___ Input records
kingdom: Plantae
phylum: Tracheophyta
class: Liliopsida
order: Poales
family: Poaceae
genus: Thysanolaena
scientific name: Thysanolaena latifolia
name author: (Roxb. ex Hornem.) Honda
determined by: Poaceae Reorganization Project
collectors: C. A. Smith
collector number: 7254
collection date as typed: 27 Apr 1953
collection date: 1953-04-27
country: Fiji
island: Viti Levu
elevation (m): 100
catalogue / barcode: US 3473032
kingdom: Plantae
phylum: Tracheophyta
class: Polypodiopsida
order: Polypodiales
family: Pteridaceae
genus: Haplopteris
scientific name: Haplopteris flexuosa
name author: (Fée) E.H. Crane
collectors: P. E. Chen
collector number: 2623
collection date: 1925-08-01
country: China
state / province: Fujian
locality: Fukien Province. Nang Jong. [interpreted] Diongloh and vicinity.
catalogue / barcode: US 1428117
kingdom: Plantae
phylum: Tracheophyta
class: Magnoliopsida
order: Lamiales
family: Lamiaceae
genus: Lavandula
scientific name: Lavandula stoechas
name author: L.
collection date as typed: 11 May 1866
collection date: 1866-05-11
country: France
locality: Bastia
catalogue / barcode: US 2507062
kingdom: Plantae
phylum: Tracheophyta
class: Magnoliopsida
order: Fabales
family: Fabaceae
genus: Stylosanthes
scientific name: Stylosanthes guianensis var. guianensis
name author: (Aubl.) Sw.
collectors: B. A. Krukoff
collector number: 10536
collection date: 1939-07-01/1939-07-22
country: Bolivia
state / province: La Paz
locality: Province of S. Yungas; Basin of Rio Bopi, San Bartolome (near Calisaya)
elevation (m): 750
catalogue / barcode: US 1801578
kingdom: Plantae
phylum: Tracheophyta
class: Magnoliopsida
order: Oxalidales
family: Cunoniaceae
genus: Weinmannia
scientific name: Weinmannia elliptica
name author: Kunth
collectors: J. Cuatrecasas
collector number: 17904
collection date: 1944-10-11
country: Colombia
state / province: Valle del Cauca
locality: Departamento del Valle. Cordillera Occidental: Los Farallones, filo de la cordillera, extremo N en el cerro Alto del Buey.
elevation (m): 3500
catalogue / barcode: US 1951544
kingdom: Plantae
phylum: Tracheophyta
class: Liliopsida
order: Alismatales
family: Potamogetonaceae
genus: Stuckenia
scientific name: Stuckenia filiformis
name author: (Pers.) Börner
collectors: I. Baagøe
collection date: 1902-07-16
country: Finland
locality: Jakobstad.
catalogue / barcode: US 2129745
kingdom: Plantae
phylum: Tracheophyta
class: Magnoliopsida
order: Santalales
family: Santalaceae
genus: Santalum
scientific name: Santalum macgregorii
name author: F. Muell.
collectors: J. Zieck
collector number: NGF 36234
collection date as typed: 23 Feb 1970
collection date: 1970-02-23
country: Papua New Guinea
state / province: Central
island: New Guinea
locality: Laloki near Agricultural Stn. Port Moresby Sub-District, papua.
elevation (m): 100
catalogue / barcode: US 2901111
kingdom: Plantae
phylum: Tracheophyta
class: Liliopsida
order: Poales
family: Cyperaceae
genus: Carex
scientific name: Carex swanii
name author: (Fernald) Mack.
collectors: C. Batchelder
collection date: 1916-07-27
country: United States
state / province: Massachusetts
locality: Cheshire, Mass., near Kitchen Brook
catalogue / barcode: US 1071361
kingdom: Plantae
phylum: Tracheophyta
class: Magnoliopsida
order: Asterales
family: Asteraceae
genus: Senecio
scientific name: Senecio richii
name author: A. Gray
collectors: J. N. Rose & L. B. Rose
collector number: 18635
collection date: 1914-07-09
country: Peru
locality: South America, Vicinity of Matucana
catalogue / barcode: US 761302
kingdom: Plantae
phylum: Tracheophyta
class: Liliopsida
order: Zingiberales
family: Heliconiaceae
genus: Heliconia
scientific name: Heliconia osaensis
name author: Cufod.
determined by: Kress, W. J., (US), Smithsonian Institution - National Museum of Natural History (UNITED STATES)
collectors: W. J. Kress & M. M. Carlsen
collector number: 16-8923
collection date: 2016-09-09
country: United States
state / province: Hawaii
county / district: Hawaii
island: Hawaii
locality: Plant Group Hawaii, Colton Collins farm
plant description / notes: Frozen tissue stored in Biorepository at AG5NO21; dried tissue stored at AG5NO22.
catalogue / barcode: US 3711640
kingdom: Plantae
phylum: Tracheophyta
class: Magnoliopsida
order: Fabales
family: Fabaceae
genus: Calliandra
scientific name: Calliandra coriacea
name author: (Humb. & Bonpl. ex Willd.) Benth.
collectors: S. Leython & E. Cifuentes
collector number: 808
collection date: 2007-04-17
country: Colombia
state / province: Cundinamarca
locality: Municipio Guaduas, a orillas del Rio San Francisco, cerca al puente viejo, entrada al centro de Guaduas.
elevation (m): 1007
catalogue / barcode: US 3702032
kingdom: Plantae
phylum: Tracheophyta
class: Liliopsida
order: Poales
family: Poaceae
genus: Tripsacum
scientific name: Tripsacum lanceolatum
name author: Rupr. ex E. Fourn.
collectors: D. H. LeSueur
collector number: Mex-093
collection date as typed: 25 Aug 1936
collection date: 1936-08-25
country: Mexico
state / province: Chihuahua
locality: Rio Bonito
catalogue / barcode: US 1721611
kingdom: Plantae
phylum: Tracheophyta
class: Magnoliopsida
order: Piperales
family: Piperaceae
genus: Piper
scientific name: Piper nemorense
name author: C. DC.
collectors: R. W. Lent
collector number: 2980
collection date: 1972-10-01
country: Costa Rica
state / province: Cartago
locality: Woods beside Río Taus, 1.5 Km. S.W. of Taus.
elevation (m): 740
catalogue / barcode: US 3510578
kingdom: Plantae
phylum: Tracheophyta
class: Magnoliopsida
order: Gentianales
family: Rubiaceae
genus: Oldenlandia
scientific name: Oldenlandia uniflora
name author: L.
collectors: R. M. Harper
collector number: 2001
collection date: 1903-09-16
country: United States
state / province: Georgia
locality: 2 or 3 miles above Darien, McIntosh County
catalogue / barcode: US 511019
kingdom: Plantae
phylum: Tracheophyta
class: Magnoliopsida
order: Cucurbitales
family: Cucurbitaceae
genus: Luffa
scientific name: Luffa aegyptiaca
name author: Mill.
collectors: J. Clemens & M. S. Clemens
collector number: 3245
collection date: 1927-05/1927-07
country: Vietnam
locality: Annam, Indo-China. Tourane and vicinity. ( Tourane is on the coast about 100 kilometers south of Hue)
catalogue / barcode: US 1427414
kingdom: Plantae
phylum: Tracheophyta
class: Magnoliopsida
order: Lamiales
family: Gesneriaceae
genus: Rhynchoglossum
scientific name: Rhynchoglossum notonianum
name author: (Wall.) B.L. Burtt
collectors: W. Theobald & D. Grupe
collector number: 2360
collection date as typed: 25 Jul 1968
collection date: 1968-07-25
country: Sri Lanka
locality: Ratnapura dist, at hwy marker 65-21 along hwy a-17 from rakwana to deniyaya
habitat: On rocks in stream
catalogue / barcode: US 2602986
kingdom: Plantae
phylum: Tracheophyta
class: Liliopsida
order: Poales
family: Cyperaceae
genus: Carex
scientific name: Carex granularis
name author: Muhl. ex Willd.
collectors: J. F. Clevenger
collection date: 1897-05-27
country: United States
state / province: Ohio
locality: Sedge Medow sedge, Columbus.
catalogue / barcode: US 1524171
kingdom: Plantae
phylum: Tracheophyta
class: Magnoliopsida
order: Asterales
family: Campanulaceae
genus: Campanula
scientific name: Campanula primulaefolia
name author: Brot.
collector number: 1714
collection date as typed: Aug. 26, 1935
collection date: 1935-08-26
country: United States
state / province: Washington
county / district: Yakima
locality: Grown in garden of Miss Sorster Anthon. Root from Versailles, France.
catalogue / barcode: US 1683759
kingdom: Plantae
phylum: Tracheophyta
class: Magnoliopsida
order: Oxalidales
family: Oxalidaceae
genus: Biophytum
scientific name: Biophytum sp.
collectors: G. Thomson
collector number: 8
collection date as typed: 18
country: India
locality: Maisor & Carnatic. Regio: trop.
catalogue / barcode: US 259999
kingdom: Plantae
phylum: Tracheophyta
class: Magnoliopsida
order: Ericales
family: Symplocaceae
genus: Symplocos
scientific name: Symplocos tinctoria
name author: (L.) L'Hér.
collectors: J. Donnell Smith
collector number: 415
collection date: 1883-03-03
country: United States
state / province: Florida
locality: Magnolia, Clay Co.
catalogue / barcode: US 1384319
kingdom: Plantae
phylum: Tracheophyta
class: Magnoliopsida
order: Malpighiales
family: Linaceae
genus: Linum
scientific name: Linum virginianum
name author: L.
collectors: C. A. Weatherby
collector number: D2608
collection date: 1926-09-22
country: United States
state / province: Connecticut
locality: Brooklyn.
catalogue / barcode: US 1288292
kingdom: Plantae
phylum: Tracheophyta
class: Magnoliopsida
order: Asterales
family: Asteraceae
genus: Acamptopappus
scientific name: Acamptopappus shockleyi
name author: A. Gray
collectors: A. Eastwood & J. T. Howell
______
**Problem details**.
Copy the material from the line containing "country: Bolivia" through the line containing "collector number: NGF 36234", inclusive, changing "locality" to "site" and leaving everything else untouched.

**Solution for this task**.
country: Bolivia
state / province: La Paz
site: Province of S. Yungas; Basin of Rio Bopi, San Bartolome (near Calisaya)
elevation (m): 750
catalogue / barcode: US 1801578
kingdom: Plantae
phylum: Tracheophyta
class: Magnoliopsida
order: Oxalidales
family: Cunoniaceae
genus: Weinmannia
scientific name: Weinmannia elliptica
name author: Kunth
collectors: J. Cuatrecasas
collector number: 17904
collection date: 1944-10-11
country: Colombia
state / province: Valle del Cauca
site: Departamento del Valle. Cordillera Occidental: Los Farallones, filo de la cordillera, extremo N en el cerro Alto del Buey.
elevation (m): 3500
catalogue / barcode: US 1951544
kingdom: Plantae
phylum: Tracheophyta
class: Liliopsida
order: Alismatales
family: Potamogetonaceae
genus: Stuckenia
scientific name: Stuckenia filiformis
name author: (Pers.) Börner
collectors: I. Baagøe
collection date: 1902-07-16
country: Finland
site: Jakobstad.
catalogue / barcode: US 2129745
kingdom: Plantae
phylum: Tracheophyta
class: Magnoliopsida
order: Santalales
family: Santalaceae
genus: Santalum
scientific name: Santalum macgregorii
name author: F. Muell.
collectors: J. Zieck
collector number: NGF 36234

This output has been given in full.